* [Chart comprehension data]
*** Begin section ***

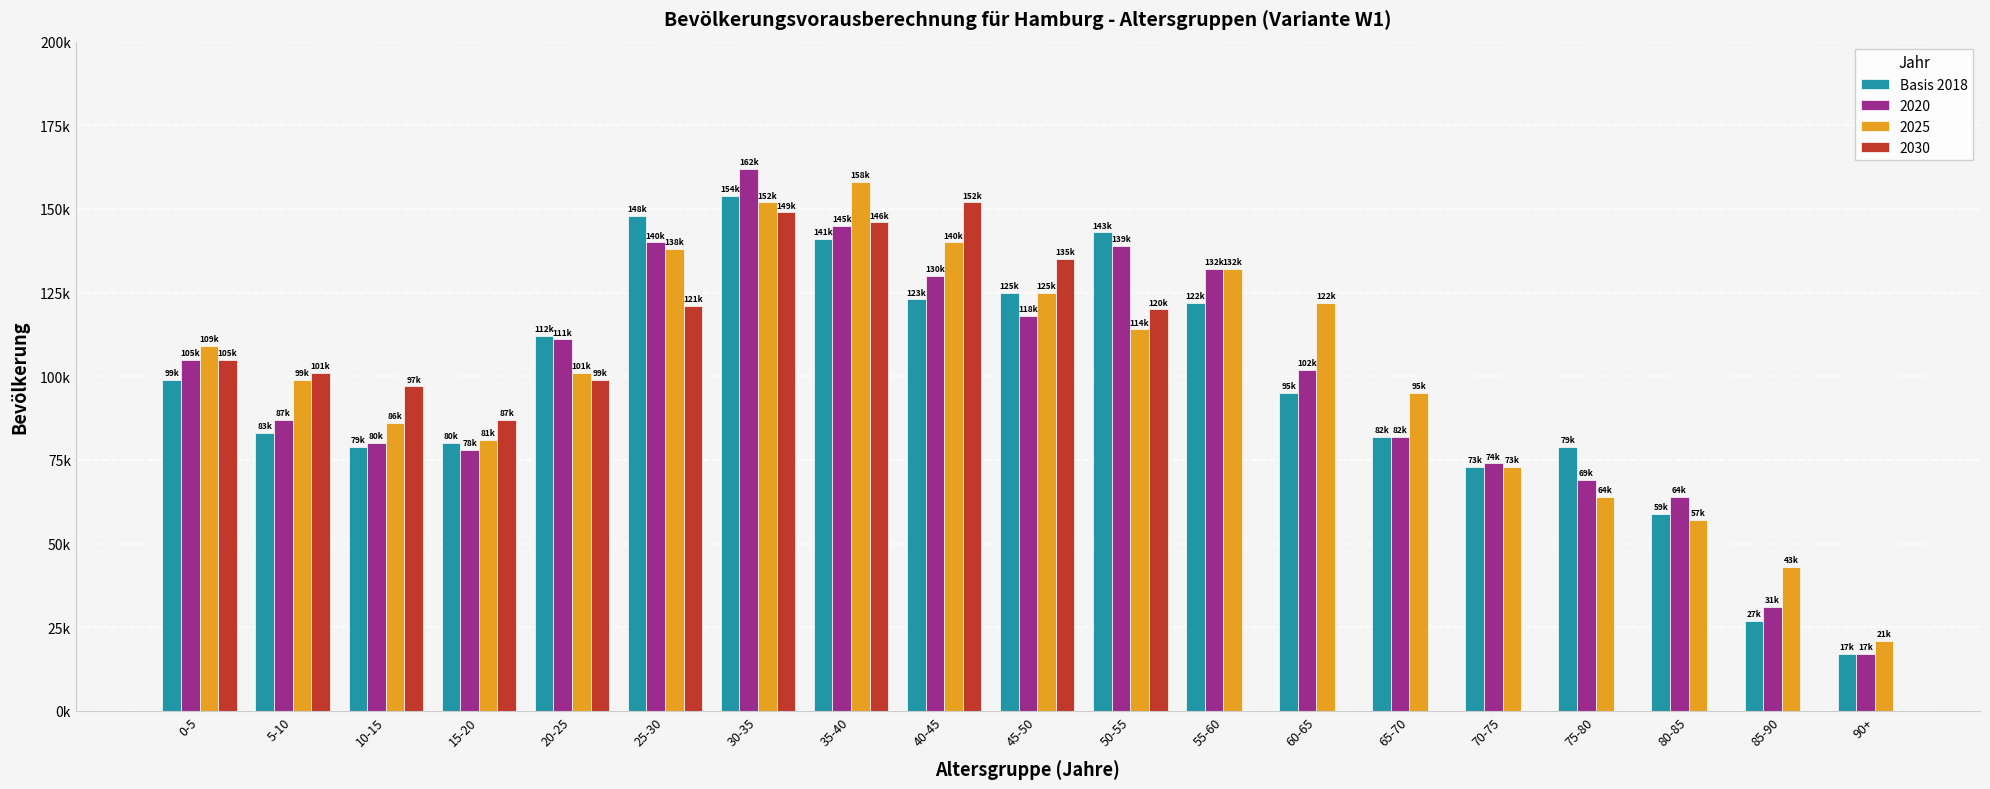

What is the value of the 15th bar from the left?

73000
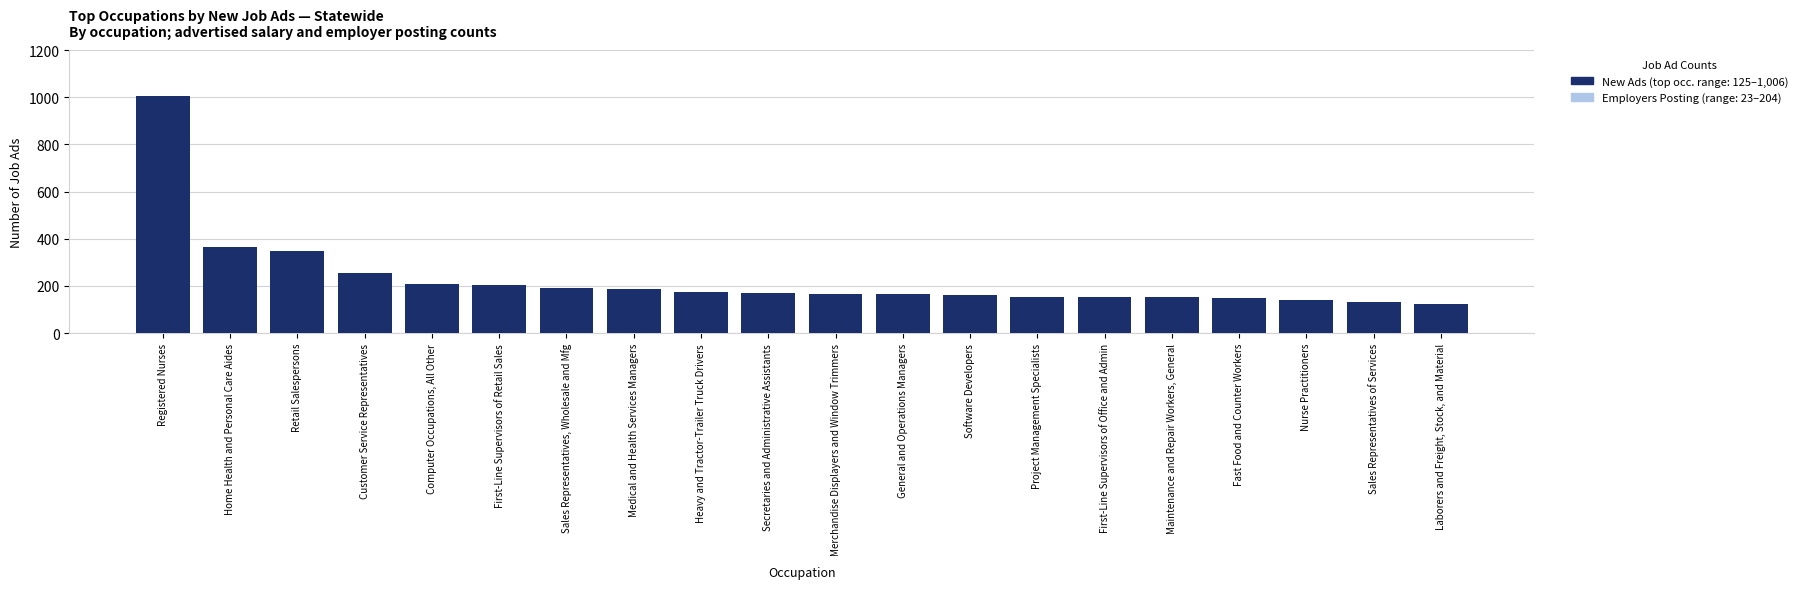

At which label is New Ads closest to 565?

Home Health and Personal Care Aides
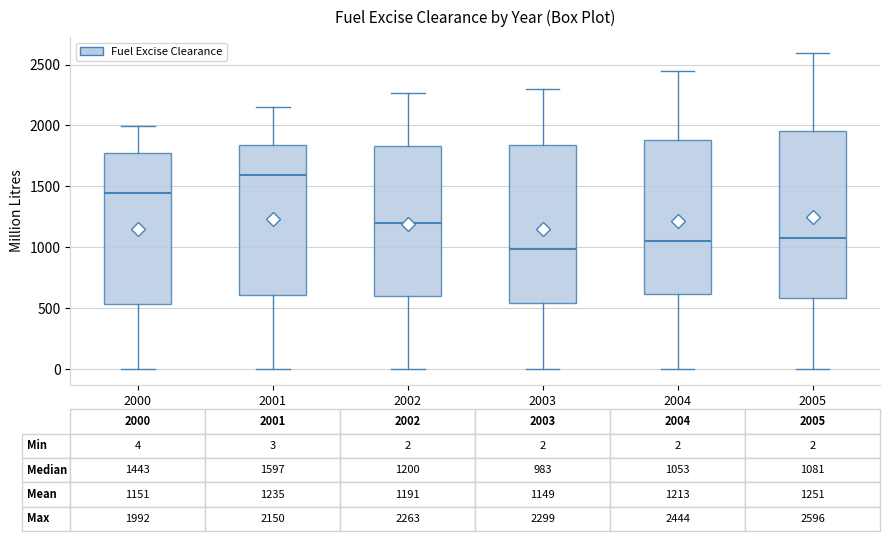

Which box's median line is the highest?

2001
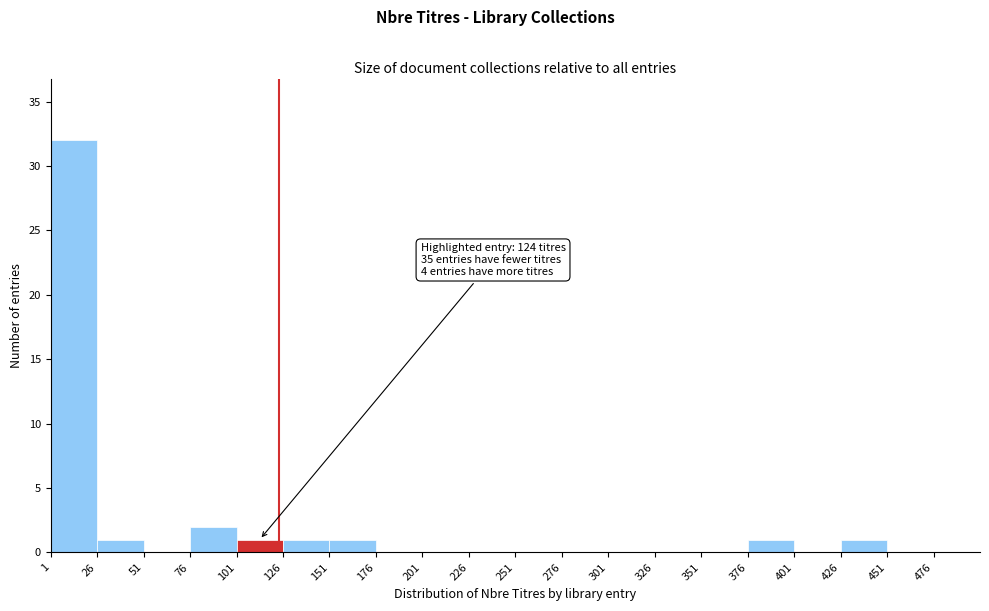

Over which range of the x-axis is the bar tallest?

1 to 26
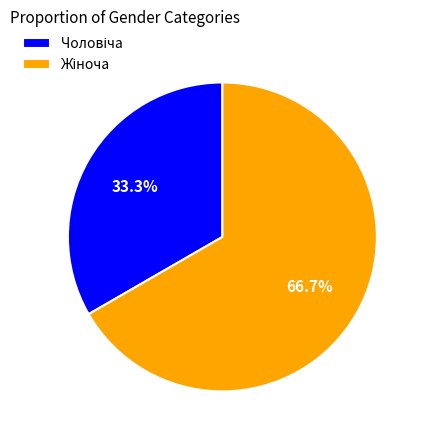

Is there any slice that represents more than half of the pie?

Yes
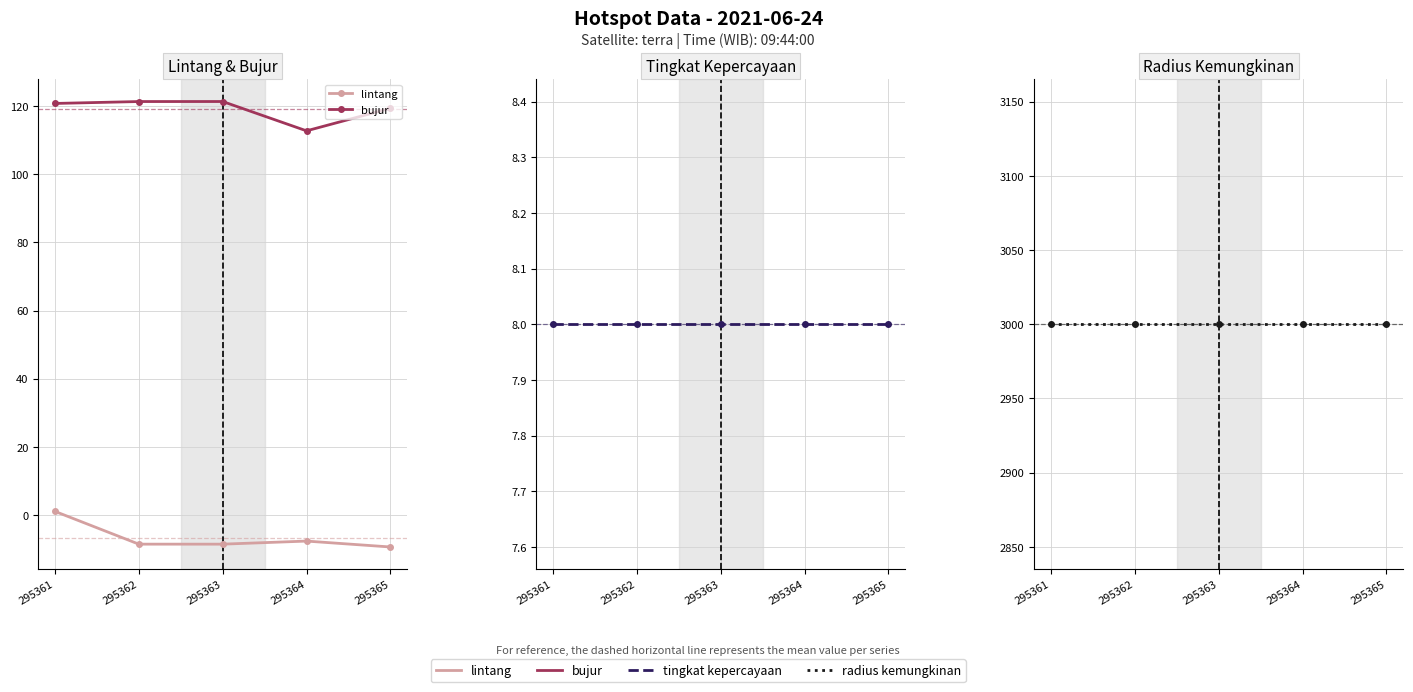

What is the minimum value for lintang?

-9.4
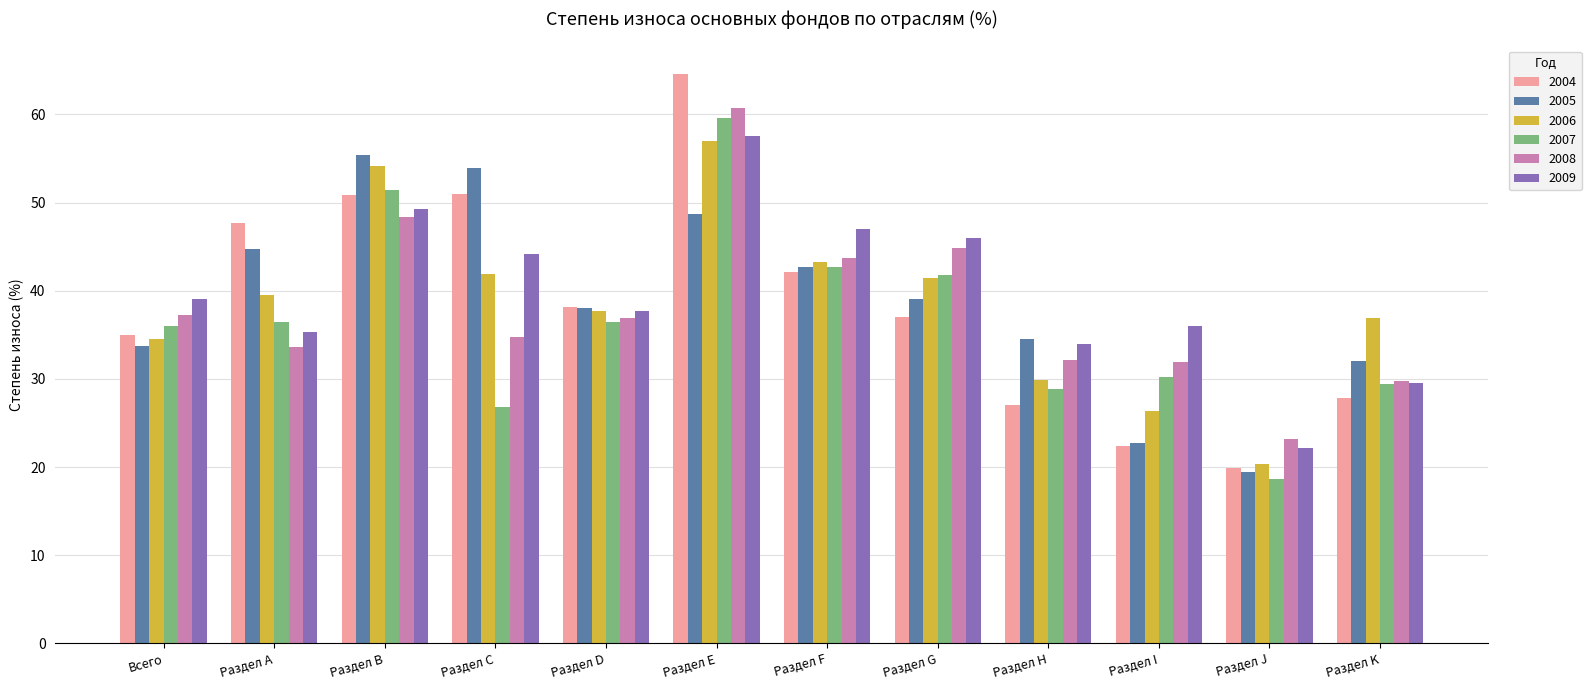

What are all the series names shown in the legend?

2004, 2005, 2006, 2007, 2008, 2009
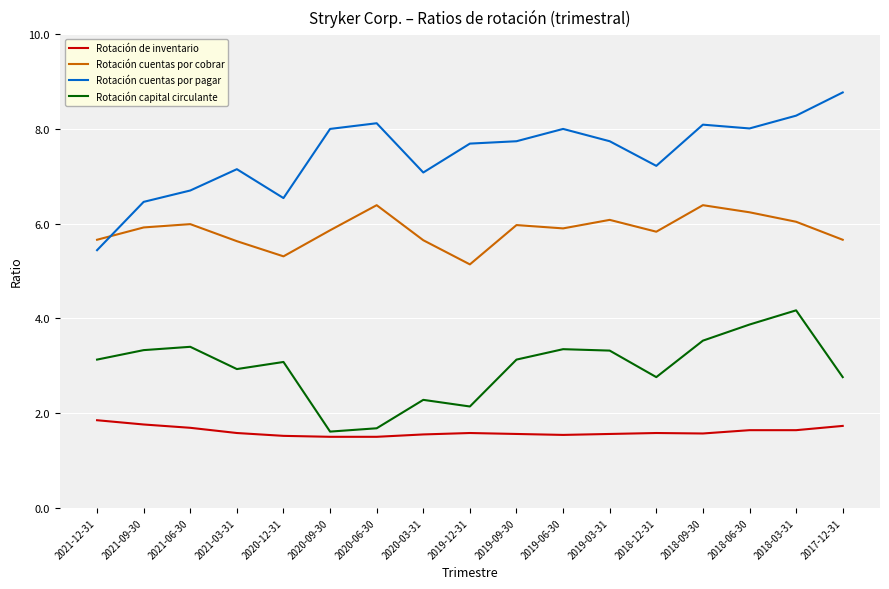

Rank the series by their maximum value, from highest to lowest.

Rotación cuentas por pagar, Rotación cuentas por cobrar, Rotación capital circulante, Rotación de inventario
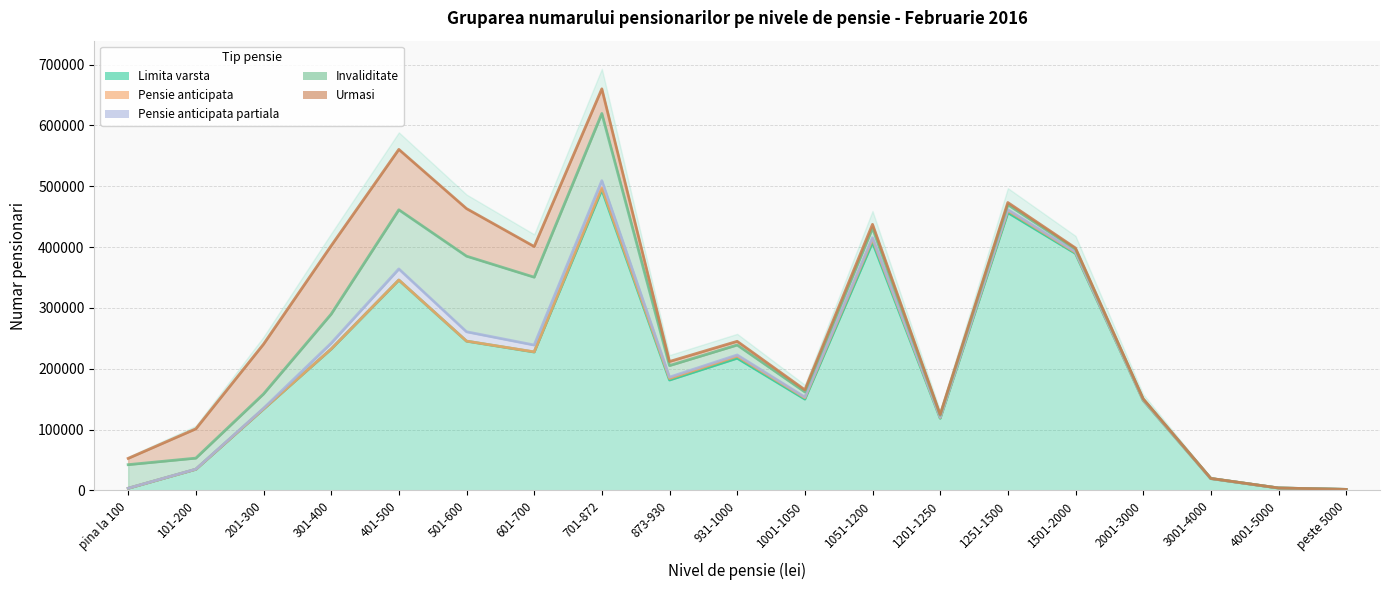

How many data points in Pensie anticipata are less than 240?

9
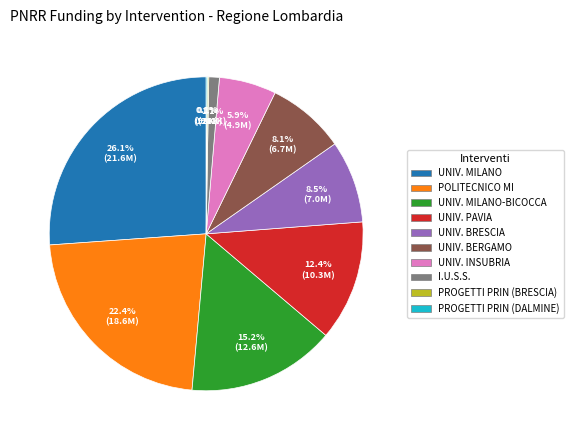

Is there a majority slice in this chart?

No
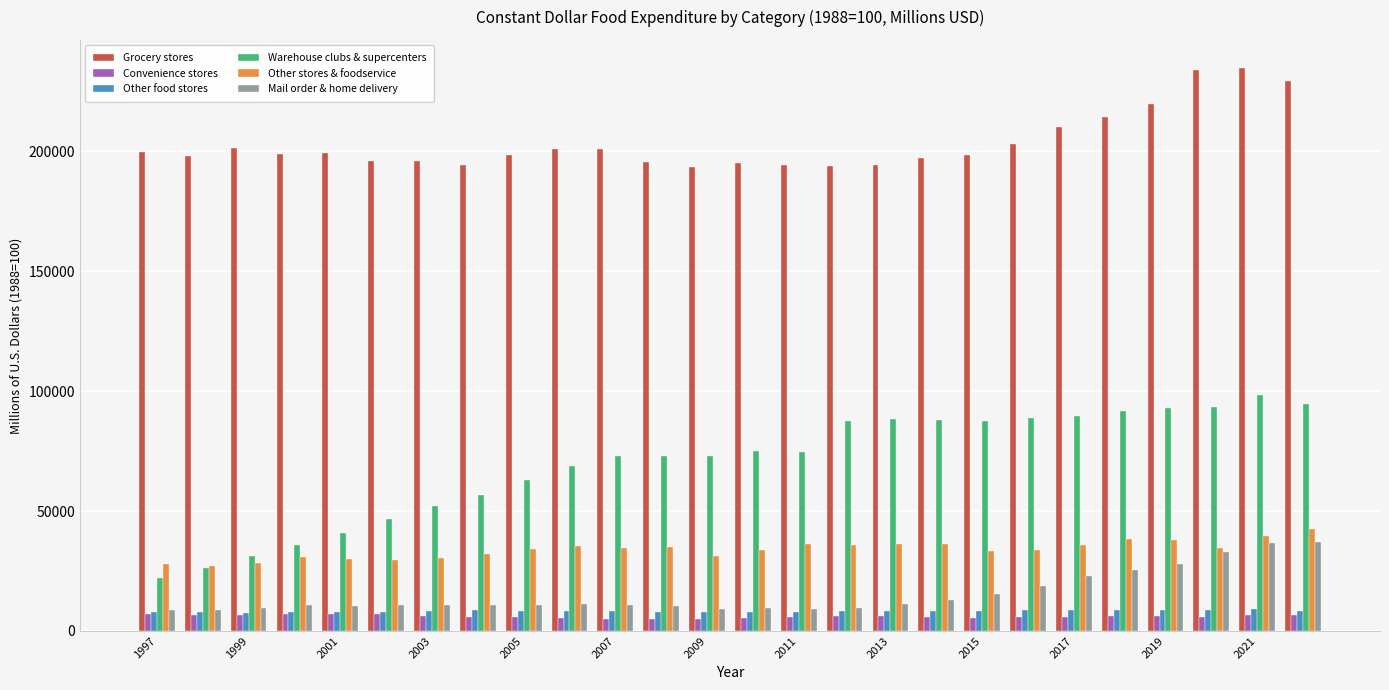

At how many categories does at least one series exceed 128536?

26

*** End section ***

* [INSTRUCTIONS TO FOLLOW]
Present the items as a numbered list, starting at the line that contains "Is there a majority slice in this chart?" and continuing through the end of the items. Omit blank lines and leave out the pictures.

* [ANSWER TO THE PROBLEM]
1. Is there a majority slice in this chart?
2. No
3. At how many categories does at least one series exceed 128536?
4. 26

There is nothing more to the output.